▶ **Your goal**
Rewrite the lines below with every occurrence of "catalogue" changed to "catalog" and nothing else altered, omitting the pictures.

▶ **Supplied records**
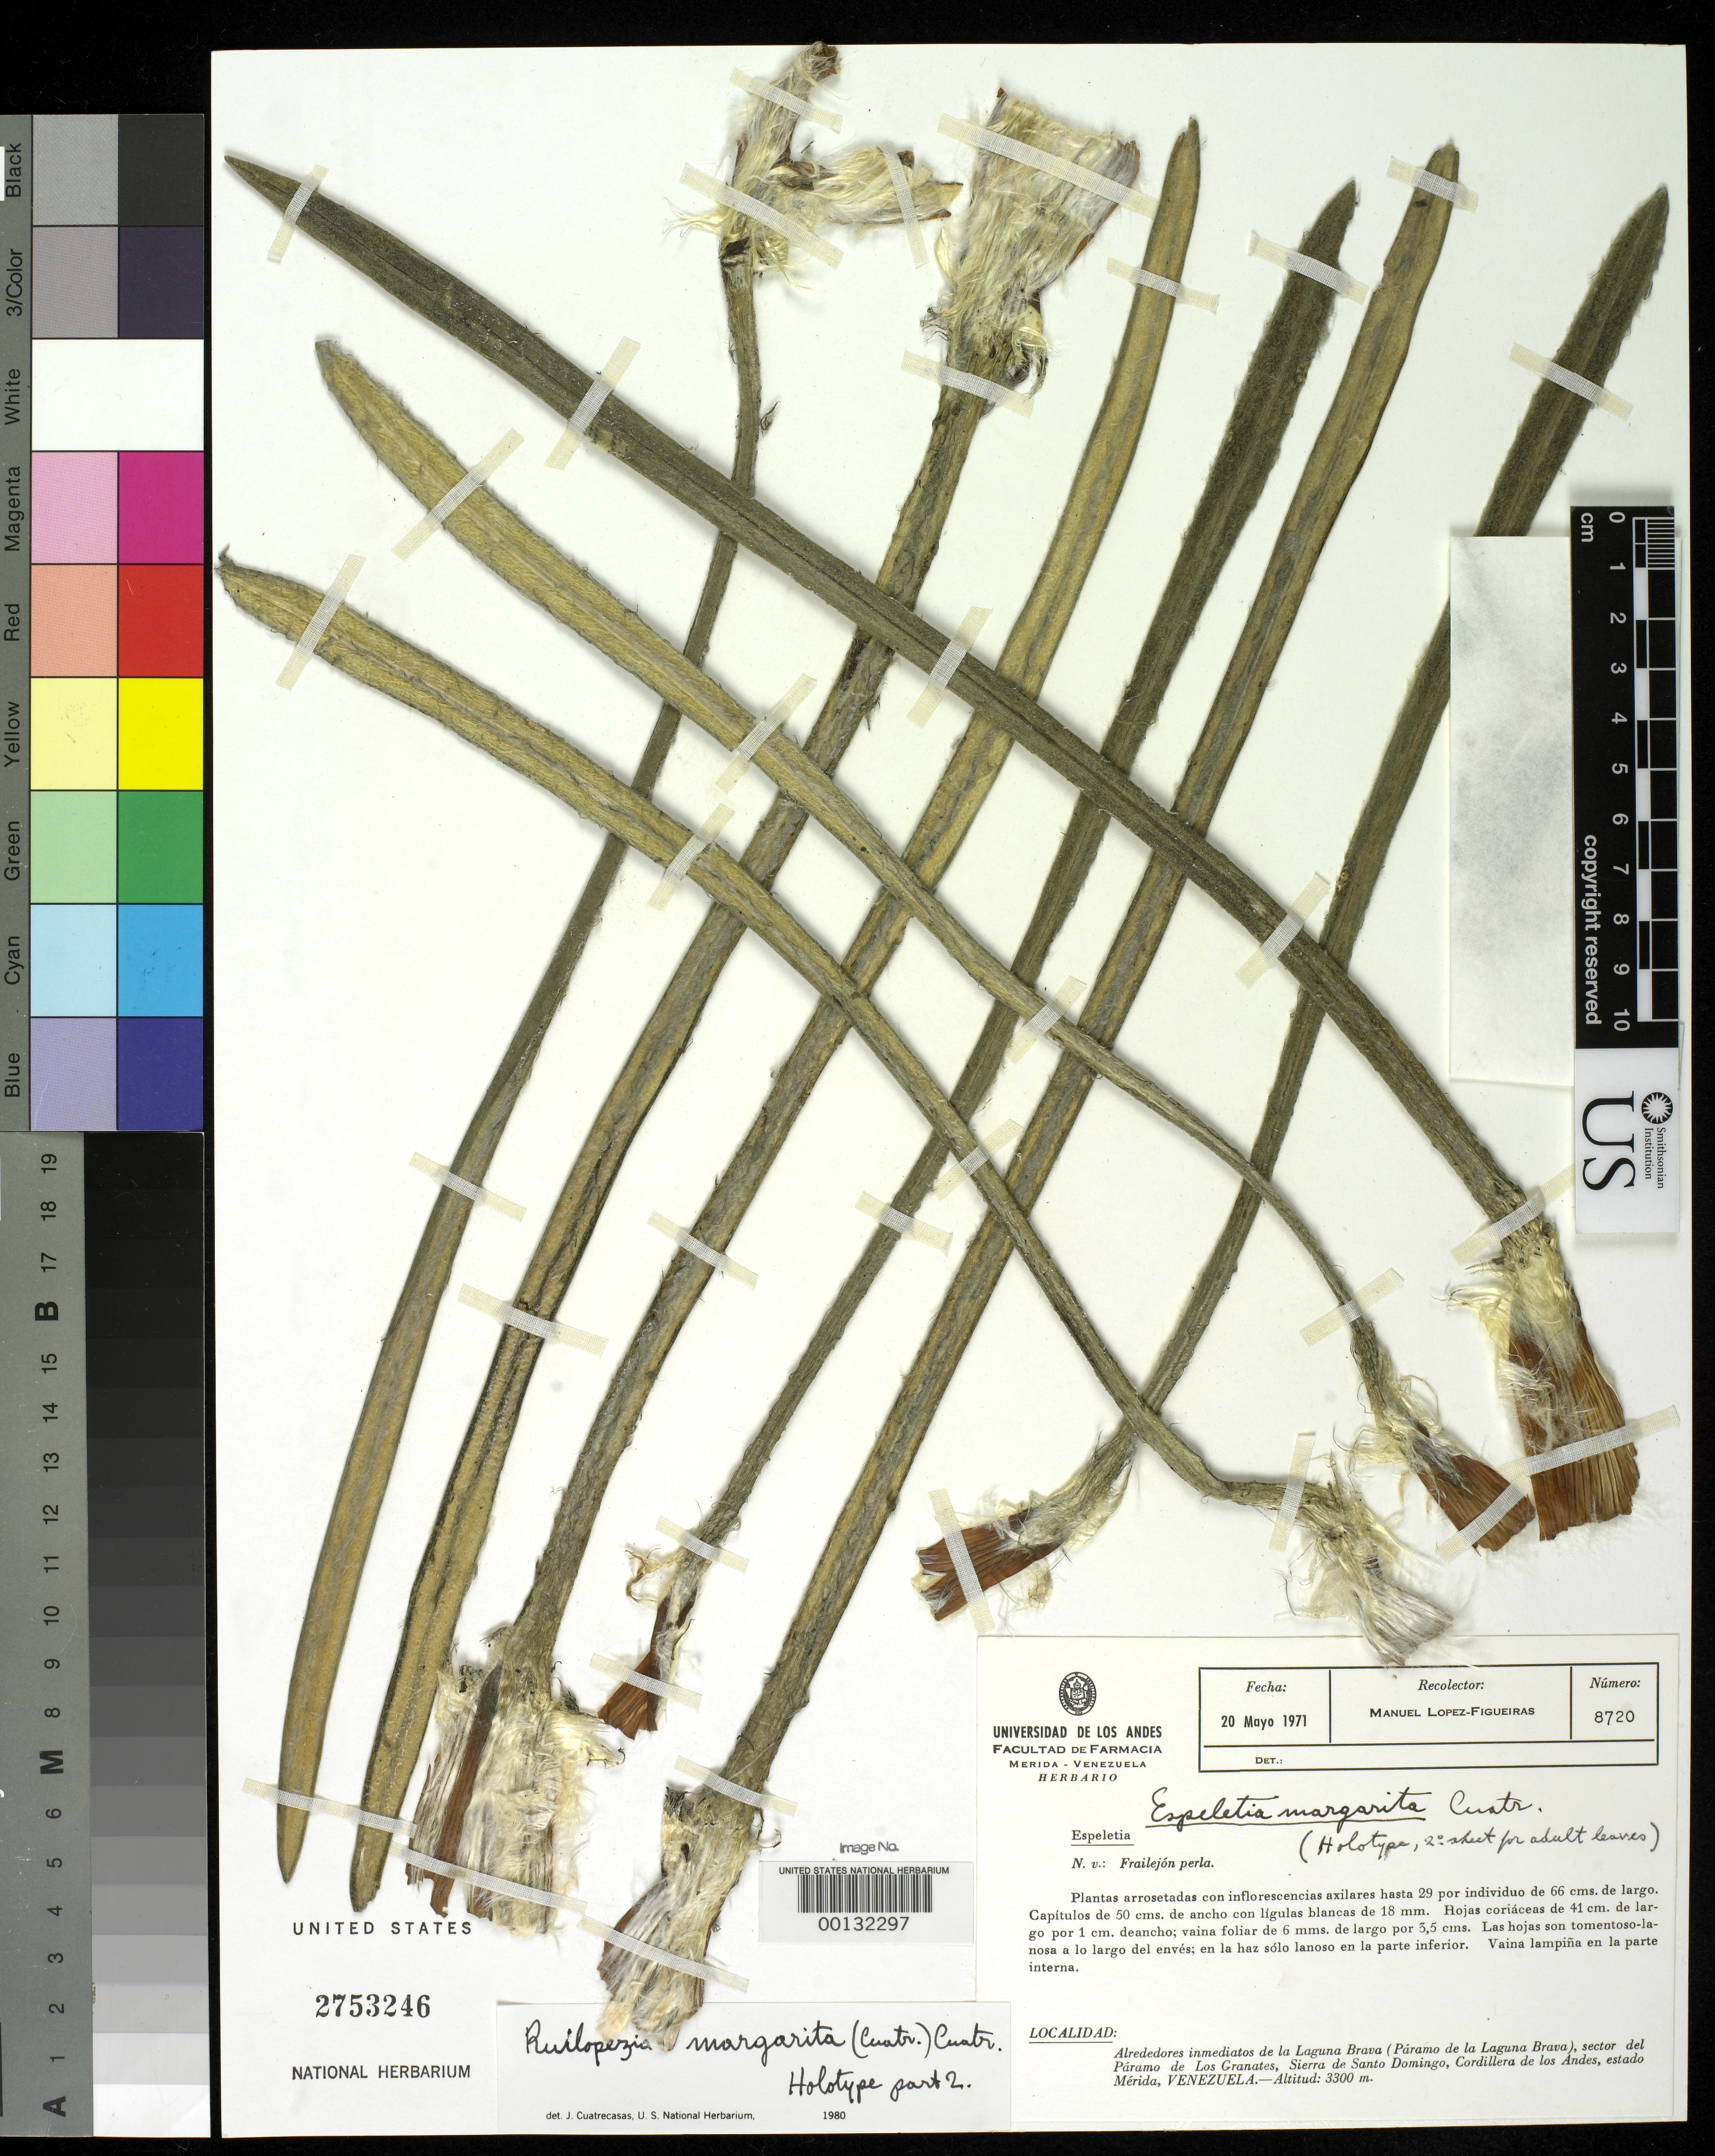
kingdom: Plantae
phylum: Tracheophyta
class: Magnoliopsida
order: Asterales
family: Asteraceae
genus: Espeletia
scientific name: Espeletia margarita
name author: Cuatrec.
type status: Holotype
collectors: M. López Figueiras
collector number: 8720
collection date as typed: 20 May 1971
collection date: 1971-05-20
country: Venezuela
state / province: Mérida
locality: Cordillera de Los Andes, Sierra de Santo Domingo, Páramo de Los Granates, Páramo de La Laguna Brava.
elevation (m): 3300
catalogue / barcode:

▶ **Exercise result**
kingdom: Plantae
phylum: Tracheophyta
class: Magnoliopsida
order: Asterales
family: Asteraceae
genus: Espeletia
scientific name: Espeletia margarita
name author: Cuatrec.
type status: Holotype
collectors: M. López Figueiras
collector number: 8720
collection date as typed: 20 May 1971
collection date: 1971-05-20
country: Venezuela
state / province: Mérida
locality: Cordillera de Los Andes, Sierra de Santo Domingo, Páramo de Los Granates, Páramo de La Laguna Brava.
elevation (m): 3300
catalog / barcode:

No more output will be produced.